TRUST UNIT REDEMPTIONS

For the six month period ending June 30, 2012 the Fund redeemed 7,709 Trust Units through its normal redemption program resulting in payments of $59,656. The Trustees have determined that, as of August 9, 2012 the Fund will increase the redemption price for tendered Trust Units from $7.75 to $8.26.

The Fund is an unincorporated open end mutual fund trust conducting its business through Foremost Universal LP ("Universal") and Foremost Industries LP ("Foremost"). The Fund derives its operational income from both Universal and Foremost. Universal's overall business is focused on the oil and gas industry and contains the business units of:

  • Universal Industries, a manufacturer of oil treating systems, shop and field storage tanks;
  • Universal Bonnyville, Corlac Industries and Peace Land Fabricating and Supply Ltd., all shop tank manufacturers;
  • Maloney Industries, a manufacturer of medium- to large-scale oil and gas process treating equipment;
  • Stettler Universal Limited Partnership, a gas separator and hydrovac truck manufacturer, and
  • Brahma, a sub-200 horsepower compressor manufacturer.
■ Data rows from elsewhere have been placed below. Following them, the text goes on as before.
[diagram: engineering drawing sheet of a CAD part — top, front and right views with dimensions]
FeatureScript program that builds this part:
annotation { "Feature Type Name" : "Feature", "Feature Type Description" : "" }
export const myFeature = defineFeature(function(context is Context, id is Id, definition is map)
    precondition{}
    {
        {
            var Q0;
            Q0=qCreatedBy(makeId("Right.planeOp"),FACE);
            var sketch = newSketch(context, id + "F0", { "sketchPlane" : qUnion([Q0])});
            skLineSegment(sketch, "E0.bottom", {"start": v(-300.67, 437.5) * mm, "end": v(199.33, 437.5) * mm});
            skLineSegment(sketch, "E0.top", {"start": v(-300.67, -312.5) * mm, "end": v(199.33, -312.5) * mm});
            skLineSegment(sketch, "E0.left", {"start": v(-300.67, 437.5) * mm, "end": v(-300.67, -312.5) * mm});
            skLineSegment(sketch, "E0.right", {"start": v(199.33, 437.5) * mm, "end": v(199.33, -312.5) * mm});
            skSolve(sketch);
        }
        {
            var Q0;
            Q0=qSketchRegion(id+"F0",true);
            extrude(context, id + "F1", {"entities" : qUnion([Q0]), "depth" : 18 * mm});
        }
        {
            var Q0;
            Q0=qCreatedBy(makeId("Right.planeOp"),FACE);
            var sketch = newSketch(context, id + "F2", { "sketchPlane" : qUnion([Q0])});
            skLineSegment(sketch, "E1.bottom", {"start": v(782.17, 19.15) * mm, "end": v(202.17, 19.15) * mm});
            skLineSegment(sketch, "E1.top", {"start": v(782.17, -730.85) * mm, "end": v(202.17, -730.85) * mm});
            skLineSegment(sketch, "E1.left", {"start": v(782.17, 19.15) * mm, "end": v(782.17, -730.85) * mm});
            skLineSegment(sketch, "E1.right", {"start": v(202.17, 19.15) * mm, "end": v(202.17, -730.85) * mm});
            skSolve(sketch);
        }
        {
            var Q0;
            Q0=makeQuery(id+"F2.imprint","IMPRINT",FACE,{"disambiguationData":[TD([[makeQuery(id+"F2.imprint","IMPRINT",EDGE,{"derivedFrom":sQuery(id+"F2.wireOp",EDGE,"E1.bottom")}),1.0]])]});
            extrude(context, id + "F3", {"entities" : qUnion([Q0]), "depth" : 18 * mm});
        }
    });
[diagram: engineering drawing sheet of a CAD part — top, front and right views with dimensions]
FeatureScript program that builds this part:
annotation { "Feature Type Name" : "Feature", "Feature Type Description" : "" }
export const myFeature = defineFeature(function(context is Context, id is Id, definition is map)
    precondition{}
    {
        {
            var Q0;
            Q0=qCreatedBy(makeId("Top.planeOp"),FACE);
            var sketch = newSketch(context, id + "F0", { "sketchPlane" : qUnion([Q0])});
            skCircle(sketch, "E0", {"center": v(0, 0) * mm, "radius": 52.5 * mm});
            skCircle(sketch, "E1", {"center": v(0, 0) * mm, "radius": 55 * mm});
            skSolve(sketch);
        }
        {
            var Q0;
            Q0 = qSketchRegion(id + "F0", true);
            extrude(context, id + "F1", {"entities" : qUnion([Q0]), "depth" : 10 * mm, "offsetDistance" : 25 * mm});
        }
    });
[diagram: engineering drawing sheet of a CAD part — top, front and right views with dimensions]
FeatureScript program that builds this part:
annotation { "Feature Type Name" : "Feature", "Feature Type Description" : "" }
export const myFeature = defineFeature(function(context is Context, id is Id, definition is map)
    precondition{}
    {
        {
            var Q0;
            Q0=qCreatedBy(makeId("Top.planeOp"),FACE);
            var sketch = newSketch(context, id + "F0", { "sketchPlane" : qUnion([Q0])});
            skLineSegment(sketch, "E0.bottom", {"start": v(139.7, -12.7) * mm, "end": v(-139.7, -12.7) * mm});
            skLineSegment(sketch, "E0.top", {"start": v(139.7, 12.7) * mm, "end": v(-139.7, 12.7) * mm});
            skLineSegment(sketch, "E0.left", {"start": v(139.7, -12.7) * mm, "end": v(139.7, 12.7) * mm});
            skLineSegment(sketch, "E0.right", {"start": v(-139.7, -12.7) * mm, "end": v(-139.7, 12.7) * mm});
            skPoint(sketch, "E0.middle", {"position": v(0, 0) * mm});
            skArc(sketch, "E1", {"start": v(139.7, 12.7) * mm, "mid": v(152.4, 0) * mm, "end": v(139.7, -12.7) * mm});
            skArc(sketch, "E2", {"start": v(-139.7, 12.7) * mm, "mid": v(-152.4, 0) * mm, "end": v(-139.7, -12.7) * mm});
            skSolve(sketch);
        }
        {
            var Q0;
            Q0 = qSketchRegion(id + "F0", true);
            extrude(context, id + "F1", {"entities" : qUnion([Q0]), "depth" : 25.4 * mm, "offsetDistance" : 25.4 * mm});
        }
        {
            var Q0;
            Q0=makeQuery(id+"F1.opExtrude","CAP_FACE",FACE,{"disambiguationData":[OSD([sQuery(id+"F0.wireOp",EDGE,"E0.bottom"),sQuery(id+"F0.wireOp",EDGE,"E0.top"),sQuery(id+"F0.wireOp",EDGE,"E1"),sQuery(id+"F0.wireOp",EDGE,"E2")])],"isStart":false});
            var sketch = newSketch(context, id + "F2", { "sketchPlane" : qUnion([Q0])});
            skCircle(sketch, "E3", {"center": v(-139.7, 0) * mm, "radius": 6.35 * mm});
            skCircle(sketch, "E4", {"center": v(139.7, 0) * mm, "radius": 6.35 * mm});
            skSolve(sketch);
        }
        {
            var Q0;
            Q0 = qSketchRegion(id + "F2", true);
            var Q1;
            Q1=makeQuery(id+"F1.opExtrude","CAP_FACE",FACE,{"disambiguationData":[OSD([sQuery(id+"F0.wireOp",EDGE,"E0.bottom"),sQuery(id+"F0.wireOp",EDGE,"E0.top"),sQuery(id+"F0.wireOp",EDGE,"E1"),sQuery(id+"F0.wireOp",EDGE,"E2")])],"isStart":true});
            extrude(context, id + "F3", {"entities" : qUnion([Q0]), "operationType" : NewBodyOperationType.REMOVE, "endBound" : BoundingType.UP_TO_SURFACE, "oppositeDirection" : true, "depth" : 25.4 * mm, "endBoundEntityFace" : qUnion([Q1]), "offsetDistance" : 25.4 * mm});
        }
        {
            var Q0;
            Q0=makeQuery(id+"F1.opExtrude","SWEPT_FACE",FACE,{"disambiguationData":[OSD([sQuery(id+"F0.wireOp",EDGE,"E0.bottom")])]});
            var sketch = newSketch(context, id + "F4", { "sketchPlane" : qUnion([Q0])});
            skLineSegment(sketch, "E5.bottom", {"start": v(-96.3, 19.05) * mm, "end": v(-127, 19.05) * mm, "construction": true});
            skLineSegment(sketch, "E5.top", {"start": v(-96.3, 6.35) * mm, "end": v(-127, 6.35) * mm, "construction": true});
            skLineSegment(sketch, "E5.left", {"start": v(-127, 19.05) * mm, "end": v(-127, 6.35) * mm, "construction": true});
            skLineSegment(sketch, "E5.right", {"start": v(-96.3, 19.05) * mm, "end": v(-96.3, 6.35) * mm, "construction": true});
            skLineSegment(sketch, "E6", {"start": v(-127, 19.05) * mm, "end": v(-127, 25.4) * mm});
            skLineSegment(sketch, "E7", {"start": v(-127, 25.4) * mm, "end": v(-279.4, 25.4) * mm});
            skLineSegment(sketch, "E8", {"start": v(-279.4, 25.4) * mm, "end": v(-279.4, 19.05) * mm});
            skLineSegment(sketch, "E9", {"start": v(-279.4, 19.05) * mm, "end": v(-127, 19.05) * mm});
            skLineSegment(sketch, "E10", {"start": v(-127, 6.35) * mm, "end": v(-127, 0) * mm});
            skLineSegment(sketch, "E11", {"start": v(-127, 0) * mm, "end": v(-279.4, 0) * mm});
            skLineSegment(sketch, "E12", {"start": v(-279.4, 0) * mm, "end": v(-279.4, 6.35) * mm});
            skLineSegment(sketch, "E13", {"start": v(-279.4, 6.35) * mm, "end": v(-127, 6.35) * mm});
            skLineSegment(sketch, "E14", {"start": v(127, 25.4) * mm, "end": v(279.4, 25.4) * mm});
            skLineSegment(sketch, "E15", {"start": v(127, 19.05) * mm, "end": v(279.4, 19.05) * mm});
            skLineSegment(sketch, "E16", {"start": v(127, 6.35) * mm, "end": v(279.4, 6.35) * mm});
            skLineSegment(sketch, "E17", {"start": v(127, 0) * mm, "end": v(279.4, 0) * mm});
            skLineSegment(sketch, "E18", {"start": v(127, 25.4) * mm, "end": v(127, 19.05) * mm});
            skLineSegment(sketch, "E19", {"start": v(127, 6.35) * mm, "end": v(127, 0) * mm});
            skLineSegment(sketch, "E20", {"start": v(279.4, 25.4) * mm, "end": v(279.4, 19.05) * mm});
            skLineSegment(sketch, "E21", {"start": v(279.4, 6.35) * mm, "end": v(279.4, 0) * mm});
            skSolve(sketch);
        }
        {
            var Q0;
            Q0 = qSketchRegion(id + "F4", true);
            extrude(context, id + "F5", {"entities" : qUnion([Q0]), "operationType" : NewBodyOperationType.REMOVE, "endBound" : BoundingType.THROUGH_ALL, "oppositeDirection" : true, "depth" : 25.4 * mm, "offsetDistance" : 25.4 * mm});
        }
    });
Foremost is comprised of the business unit of Foremost Industries, a manufacturer of custom equipment used for the oil and gas, construction, water-well and mining industries.

On behalf of the Trustees

Foremost Income Fund

James T. Grenon, Trustee

FORWARD-LOOKING STATEMENT

Certain statements in this news release may constitute "forward-looking" statements which involve known and unknown risks, uncertainties and other factors which may cause the actual results, performance or achievements of the Fund to be materially different from any future results, performance or achievements expressed or implied by such forward-looking statements. When used in this news release, such statements use words such as "may", "will", "expect", "believe", "plan" and other similar terminology. These statements reflect management's current expectations regarding future events and operating performance and speak only as of the date of this news release. These forward-looking statements involve a number of risks and uncertainties, including: the impact of general economic conditions, industry conditions, changes in laws and regulations, increased competition, fluctuations in commodity prices and foreign exchange, and interest rates.